Colta e attivissima, si dedicava ai problemi sociali divenendo presidentessa della Società di Mutuo Soccorso con Cassa di Maternità, promuovendo il Comitato per il Sostegno delle Famiglie dei Combattenti e dei Reduci della 1° e poi 2° Guerra Mondiale. Fu sostenitrice dell’Asilo Infantile e fautrice della fondazione della Casa di Riposo, che però non riuscì a veder nascere.

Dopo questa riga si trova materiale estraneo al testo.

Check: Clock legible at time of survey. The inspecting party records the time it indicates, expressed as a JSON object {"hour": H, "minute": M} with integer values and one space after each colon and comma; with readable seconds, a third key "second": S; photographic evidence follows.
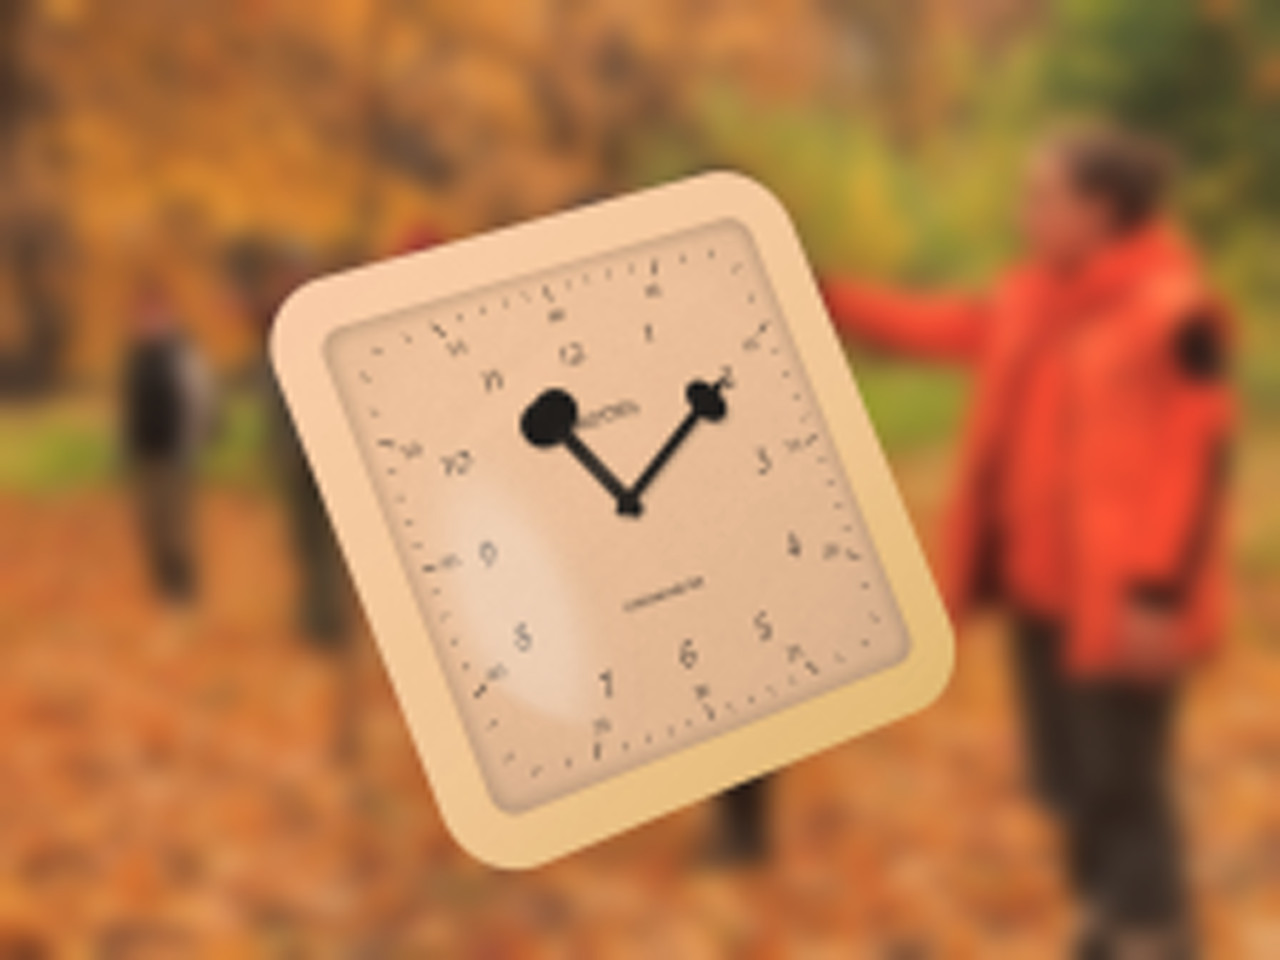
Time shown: {"hour": 11, "minute": 10}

Nel 1954 prese in gestione la Biblioteca Popolare langhiranese (la cui sede attuale porta il suo nome), che ospitò al piano terra della sua casa, occupandosi dei prestiti e degli acquisti e della cura dei libri. https://www.prolocolanghirano.it/wp-content/uploads/2020/11/Guida-Langhirano.pdf

Nel 1955 fu insignita dal Presidente della Repubblica del titolo di Cavaliere dell’Ordine al Merito della Repubblica Italiana e morì nel 1960, assai compianta.

Ne esce il quadro di una donna carismatica ed estrenmmente moderna, aperta al nuovo ed alla gente, una figura che emerge altissima dal piccolo borgo.

Bibliografia

• Comune di Langhirano, Ricette: del primo novecento, Torriazzi, Parma, 2016.